The Virginia Park golf course in Johannesburg is where Player first began his love affair with golf. At the age of 14, he played his first round of golf and parred the first three holes. At age 16, he announced that he would become number one in the world. At age 17, he became a professional golfer.

Over his career, Player accumulated nine major championships on the regular tour and six Champions Tour major championship victories, as well as three Senior British Open Championships on the European Senior Tour.

At the age of 29, the Black Knight won the 1965 U.S. Open and became the only non-American to win all four majors, known as the career Grand Slam. He became only the third golfer in history to win the Career Grand Slam, following Ben Hogan and Gene Sarazen, and only Jack Nicklaus and Tiger Woods have performed the feat since.

In all, Player has won 165 tournaments on six continents over six decades, including the Master's three times (1961, 1974, and 1978) and was inducted into the World Golf Hall of Fame in 1974.

He has been called the "greatest international golfer of all time," and estimates that he has spent more than three years of his life in airplanes, travelling more than 15 million miles.

His legacy includes the following:

• In 1966, he was awarded the Bob Jones Award, the highest honor given by the United States Golf Association in recognition of distinguished sportsmanship in golf.

• In 2000, the Black Knight was ranked as the eighth greatest golfer of all time by Golf Digest magazine and was voted "Sportsman of the Century" in South Africa.

• In 2002, he was voted as the second greatest global golfer of all time by a panel of international media, golf magazines and fellow professionals conducted by the leading Golf Asia Magazine.

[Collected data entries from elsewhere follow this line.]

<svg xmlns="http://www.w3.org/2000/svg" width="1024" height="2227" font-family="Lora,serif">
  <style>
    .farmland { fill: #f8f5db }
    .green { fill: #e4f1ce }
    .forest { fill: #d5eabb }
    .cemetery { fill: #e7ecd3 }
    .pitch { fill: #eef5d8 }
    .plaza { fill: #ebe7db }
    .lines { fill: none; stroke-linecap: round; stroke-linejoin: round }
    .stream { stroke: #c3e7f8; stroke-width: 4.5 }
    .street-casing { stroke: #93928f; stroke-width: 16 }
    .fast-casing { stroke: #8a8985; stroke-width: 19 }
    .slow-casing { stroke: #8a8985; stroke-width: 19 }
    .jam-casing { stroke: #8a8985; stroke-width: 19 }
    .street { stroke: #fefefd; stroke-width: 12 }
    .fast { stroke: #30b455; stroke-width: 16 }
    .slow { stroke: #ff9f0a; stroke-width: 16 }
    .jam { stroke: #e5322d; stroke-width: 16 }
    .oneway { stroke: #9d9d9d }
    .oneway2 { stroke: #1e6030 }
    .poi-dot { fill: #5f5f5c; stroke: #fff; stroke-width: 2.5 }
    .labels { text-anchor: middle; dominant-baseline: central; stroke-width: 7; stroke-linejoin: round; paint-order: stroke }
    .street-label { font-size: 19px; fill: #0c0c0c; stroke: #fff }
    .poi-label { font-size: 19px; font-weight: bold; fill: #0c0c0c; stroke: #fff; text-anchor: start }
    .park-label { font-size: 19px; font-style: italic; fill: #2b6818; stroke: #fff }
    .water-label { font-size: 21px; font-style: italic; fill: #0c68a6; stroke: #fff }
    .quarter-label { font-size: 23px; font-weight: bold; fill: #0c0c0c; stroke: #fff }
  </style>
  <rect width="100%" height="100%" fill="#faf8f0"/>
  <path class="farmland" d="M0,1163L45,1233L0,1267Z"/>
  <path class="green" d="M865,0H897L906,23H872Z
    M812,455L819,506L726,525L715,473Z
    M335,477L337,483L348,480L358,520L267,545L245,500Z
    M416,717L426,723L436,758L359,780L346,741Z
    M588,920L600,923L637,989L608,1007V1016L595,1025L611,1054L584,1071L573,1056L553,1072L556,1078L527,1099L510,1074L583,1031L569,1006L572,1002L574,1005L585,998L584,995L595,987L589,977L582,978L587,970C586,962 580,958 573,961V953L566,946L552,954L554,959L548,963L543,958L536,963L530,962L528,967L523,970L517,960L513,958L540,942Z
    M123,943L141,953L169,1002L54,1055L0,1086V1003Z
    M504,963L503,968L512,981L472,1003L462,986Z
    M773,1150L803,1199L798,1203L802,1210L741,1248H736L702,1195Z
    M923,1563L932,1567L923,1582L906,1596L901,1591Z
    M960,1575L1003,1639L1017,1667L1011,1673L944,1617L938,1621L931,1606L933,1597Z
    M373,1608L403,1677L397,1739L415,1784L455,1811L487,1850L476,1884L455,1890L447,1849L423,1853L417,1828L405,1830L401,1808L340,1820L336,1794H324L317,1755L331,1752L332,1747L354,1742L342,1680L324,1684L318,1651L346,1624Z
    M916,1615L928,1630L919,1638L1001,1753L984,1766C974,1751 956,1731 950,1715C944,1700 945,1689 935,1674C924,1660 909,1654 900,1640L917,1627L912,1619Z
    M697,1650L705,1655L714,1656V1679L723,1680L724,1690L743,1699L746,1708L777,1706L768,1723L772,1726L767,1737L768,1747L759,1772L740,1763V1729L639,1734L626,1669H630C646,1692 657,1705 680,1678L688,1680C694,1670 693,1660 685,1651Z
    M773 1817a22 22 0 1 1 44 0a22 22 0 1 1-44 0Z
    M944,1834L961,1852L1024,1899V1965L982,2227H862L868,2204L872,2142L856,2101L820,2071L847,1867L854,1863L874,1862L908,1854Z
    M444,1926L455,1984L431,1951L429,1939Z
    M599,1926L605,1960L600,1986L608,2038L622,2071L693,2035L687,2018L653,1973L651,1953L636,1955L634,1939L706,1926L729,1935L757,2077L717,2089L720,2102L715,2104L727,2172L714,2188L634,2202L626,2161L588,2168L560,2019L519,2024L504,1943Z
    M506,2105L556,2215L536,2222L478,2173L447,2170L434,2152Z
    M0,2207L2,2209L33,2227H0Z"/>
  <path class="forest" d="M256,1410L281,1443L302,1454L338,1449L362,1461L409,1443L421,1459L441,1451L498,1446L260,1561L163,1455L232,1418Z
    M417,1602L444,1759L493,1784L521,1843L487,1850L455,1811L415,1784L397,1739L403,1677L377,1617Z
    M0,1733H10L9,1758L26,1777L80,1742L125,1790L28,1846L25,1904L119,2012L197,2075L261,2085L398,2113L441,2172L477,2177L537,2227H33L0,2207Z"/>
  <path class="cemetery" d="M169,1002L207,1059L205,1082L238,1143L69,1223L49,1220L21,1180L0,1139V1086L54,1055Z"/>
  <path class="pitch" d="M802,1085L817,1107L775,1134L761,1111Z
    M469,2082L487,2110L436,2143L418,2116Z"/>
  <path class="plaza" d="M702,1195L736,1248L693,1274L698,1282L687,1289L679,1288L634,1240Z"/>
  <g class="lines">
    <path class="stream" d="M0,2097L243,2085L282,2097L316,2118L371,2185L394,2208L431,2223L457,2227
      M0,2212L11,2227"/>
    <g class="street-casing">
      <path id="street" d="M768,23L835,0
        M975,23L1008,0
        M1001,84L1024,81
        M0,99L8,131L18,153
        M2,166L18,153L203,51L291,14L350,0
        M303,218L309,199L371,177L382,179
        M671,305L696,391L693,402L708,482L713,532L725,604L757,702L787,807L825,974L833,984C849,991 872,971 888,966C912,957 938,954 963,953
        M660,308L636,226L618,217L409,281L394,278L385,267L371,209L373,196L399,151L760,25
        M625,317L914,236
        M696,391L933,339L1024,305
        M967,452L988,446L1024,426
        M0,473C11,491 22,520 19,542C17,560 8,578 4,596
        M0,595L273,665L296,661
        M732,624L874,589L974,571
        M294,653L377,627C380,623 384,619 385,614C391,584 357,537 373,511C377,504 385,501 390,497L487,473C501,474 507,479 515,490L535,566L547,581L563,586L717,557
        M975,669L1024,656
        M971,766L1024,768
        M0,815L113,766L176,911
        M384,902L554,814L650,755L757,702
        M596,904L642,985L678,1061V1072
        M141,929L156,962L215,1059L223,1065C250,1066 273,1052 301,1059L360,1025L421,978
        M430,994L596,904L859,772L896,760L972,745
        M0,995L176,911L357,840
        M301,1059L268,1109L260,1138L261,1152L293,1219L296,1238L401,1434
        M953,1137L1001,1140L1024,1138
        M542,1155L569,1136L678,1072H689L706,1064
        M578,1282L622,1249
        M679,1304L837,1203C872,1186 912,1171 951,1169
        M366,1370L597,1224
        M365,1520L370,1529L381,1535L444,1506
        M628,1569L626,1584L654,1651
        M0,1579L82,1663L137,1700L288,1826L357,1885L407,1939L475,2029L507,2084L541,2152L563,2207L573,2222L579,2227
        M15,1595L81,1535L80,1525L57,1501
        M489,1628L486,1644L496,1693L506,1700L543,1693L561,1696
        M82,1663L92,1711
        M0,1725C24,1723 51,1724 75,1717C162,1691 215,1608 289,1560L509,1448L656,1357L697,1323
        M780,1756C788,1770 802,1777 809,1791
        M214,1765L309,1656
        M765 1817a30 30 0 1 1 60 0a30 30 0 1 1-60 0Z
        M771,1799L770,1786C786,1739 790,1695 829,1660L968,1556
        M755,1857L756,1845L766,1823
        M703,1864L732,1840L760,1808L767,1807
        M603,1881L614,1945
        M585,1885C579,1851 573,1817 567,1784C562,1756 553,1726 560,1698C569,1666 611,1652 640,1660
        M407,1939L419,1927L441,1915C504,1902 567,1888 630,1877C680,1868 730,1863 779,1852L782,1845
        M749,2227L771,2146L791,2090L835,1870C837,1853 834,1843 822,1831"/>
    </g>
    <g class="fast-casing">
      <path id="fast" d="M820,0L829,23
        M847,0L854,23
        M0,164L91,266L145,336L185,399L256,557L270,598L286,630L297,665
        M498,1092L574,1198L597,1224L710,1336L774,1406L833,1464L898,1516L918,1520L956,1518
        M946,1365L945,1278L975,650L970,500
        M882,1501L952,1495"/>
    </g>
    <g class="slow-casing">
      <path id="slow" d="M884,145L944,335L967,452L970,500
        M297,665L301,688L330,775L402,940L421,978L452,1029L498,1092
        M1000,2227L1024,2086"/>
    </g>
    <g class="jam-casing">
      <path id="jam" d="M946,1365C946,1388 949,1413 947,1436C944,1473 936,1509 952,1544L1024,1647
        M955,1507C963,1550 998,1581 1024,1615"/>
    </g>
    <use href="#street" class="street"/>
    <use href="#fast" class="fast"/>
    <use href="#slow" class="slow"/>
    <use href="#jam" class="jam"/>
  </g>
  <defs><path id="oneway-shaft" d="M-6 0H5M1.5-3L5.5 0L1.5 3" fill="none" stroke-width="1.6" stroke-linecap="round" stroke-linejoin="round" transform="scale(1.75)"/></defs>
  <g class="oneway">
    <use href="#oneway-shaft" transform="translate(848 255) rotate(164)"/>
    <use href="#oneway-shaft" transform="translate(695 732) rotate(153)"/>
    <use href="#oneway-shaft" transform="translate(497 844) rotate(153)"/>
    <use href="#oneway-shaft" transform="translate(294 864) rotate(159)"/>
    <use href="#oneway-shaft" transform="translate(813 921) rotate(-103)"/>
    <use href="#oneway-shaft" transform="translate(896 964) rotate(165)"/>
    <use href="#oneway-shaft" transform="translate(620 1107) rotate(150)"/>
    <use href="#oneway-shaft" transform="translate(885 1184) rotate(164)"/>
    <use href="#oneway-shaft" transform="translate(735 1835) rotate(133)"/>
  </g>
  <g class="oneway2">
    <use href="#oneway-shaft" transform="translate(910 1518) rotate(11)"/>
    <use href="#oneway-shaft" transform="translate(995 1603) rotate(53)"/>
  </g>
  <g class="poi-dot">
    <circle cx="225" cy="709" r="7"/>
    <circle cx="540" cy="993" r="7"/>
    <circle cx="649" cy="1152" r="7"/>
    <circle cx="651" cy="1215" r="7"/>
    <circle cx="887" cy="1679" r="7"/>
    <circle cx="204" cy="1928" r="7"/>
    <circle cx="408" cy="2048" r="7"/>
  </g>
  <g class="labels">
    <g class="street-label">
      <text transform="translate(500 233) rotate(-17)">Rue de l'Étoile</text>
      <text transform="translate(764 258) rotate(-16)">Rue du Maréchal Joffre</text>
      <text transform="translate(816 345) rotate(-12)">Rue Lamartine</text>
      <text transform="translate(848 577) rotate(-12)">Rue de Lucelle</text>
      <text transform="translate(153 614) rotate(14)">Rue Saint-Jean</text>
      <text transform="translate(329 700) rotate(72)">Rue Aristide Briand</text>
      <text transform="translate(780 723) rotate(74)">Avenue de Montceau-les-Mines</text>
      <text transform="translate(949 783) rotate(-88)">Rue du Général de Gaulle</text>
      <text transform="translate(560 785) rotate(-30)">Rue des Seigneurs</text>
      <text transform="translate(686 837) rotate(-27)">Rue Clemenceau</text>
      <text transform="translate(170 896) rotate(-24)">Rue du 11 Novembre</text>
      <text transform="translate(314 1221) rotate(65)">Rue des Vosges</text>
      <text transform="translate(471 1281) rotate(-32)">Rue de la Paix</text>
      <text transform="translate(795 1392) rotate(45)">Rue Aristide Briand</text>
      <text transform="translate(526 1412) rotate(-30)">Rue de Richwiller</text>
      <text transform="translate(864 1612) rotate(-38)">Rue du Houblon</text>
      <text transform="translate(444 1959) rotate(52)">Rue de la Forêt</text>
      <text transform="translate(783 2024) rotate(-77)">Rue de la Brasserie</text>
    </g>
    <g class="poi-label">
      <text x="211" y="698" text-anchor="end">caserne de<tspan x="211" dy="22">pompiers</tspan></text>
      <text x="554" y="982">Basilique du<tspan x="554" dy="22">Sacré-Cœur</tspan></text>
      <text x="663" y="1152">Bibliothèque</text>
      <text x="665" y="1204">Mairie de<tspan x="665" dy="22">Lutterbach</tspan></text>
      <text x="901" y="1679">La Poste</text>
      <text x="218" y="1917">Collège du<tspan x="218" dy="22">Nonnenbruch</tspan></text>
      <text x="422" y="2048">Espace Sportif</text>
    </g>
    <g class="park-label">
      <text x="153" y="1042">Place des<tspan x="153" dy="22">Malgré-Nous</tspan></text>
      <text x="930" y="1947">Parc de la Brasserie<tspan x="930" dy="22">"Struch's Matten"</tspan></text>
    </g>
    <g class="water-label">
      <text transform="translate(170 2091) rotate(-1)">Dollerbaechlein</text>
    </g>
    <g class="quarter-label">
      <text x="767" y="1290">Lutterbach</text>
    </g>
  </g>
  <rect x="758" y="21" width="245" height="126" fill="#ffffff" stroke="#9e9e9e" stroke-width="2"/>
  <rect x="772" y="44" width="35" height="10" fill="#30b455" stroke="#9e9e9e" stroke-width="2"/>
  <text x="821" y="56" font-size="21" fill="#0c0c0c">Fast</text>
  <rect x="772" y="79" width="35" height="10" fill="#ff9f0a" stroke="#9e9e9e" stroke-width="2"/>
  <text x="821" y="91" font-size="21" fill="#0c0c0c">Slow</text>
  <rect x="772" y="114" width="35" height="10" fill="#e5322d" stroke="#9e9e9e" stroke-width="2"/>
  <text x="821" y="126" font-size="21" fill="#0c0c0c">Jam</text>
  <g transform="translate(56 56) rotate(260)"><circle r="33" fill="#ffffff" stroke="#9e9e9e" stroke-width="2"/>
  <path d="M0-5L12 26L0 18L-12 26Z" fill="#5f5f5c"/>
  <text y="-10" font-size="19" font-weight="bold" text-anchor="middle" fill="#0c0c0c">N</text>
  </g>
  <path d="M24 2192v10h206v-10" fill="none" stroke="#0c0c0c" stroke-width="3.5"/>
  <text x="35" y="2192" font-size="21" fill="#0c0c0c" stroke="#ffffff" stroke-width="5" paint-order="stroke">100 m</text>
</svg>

• On April 10, 2009 he played for the last time in the Masters, where he was playing for his record 52nd time – every year since 1957 except for 1973, when he was recovering from surgery. After Nicklaus and Palmer, he was the last of the Big Three to retire from this tournament, a testament to his longevity.


19th hole trivia

Gary Player is the brother of Ian Player, a notable South African environmental educator and conservationist, who helped save the white rhino from extinction.

Player operates The Player Foundation, which has a primary objective of promoting underprivileged education around the world.

Arnold Palmer's first wife, Winnie, died of ovarian cancer in 1999.

Palmer's fans were so numerous and loyal, they became known as "Arnie's Army."

Doug Ford is the oldest living Master's winner (1957) at age 94, only because, he is 176 days older than, Jack Burke (94), who won the 1956 Master's.